Era vero. Lo sentiva. Niente di speciale, solo un’aura di accresciuta lucidità, che non aveva niente di fisiologico. La semplice certezza di essere di nuovo un Angelo. Tutto quello che vedeva e sentiva sarebbe stato registrato in silenzio sulla memoria molecolare che Leiberman aveva impiantato.

Si girò a guardare il neurochirurgo. Era un movimento diverso, ora, una carrellata e una messa a fuoco freddamente professionale.

Leiberman si accigliò. — Non fissatemi — protestò. — È indelicato.

L’impianto neurologico di Keller era stato installato in una base dell’Esercito a Santarem, durante il lungo conflitto brasiliano. Keller era stato spedito lì dal fronte, sulla contesissima superstrada BR-364 di Rondonia, in una condizione che i medici militari avevano definito "disfunzione emozionale". Lui li aveva sorpresi chiedendo di essere impiegato come Angelo.

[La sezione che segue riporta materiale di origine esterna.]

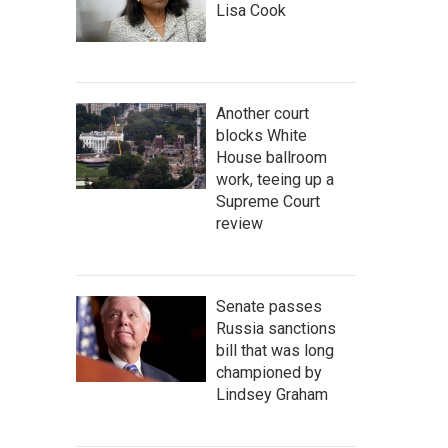
Lisa Cook
Another court
blocks White
House ballroom
work, teeing up a
Supreme Court
review
Senate passes
Russia sanctions
bill that was long
championed by
Lindsey Graham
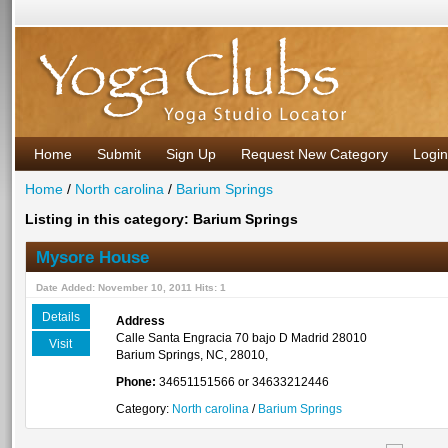
Home
Submit
Sign Up
Request New Category
Login
Home
/
North carolina
/
Barium Springs
Listing in this category: Barium Springs
Mysore House
Date Added: November 10, 2011 Hits: 1
Details
Address
Calle Santa Engracia 70 bajo D Madrid 28010
Visit
Barium Springs, NC, 28010,
Phone:
34651151566 or 34633212446
Category:
North carolina
/
Barium Springs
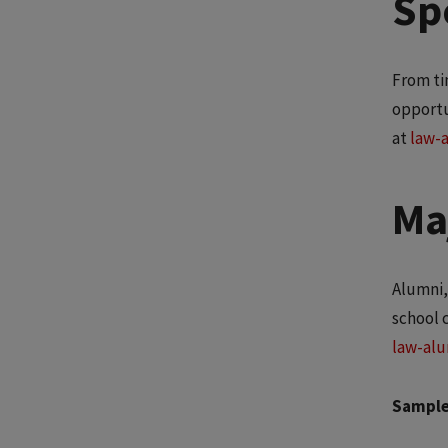
Spe
From ti
opportu
at
law-
Ma
Alumni,
school 
law-alu
Sample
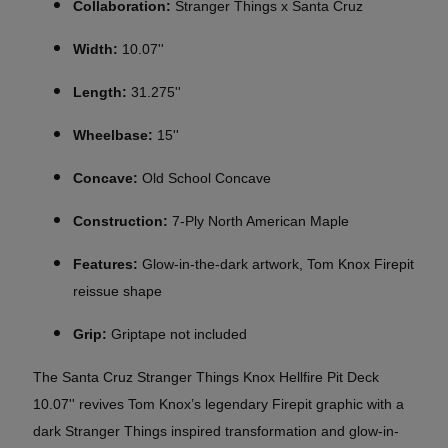
Collaboration:
Stranger Things x Santa Cruz
Width:
10.07''
Length:
31.275''
Wheelbase:
15''
Concave:
Old School Concave
Construction:
7-Ply North American Maple
Features:
Glow-in-the-dark artwork, Tom Knox Firepit
reissue shape
Grip:
Griptape not included
The Santa Cruz Stranger Things Knox Hellfire Pit Deck
10.07'' revives Tom Knox’s legendary Firepit graphic with a
dark Stranger Things inspired transformation and glow-in-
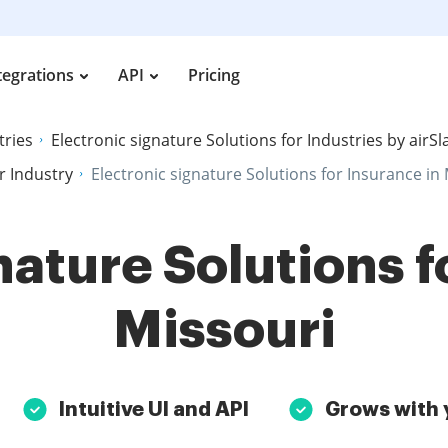
tegrations
API
Pricing
tries
Electronic signature Solutions for Industries by airS
r Industry
Electronic signature Solutions for Insurance in
nature Solutions f
Missouri
Intuitive UI and API
Grows with 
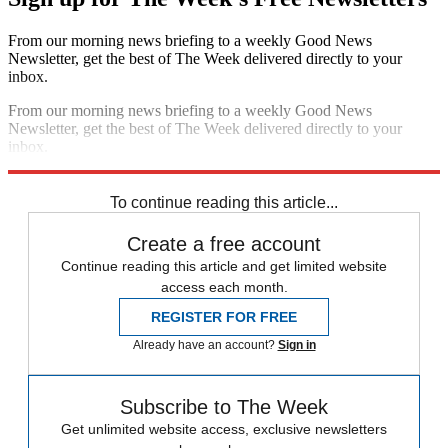
From our morning news briefing to a weekly Good News
Newsletter, get the best of The Week delivered directly to your
inbox.
From our morning news briefing to a weekly Good News
Newsletter, get the best of The Week delivered directly to your
inbox.
Sign up
To continue reading this article...
Create a free account
Continue reading this article and get limited website
access each month.
REGISTER FOR FREE
Already have an account?
Sign in
Subscribe to The Week
Get unlimited website access, exclusive newsletters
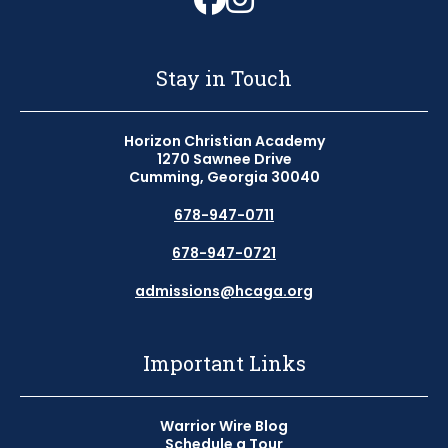
Stay in Touch
Horizon Christian Academy
1270 Sawnee Drive
Cumming, Georgia 30040
678-947-0711
678-947-0721
admissions@hcaga.org
Important Links
Warrior Wire Blog
Schedule a Tour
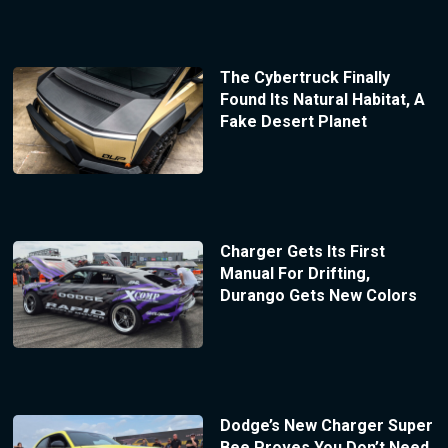
The Cybertruck Finally
Found Its Natural Habitat, A
Fake Desert Planet
Charger Gets Its First
Manual For Drifting,
Durango Gets New Colors
Dodge’s New Charger Super
Bee Proves You Don’t Need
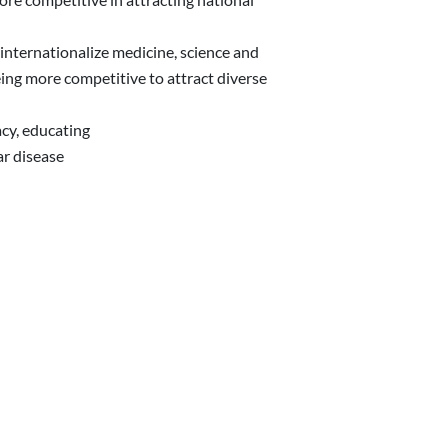
 internationalize medicine, science and
ing more competitive to attract diverse
acy, educating
ar disease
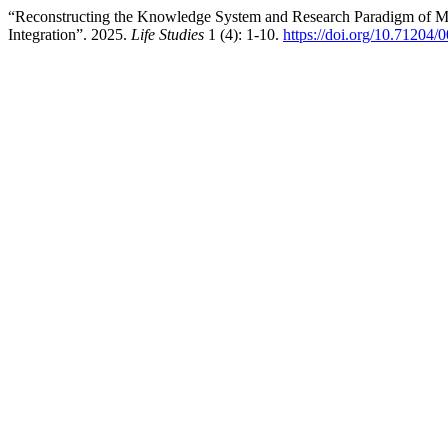
“Reconstructing the Knowledge System and Research Paradigm of Me
Integration”. 2025.
Life Studies
1 (4): 1-10.
https://doi.org/10.71204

Ogni unità combattente aveva un Angelo. Era la politica dell’esercito. L’Angelo, in un plotone di fanteria, svolgeva essenzialmente la stessa funzione della scatola nera, il registratore di volo, collocato nella carlinga di un aereo, e scatola era uno degli epiteti più gentili riservati a un Angelo Registrante. Byron Ostler, l’Angelo del plotone di Keller, gliel’aveva detto fin dalla prima volta. Proprio come depositari dell’intelligenza ultima di un’unità e possessori della registrazione fedele del combattimento, gli Angeli avevano diritto a determinati privilegi. Non avevano l’obbligo di sottoporsi a prolungati sforzi fisici. In combattimento venivano scrupolosamente difesi dai compagni. Indossavano speciali indumenti protettivi e non dovevano preoccuparsi di portarsi dietro le proprie riserve alimentari.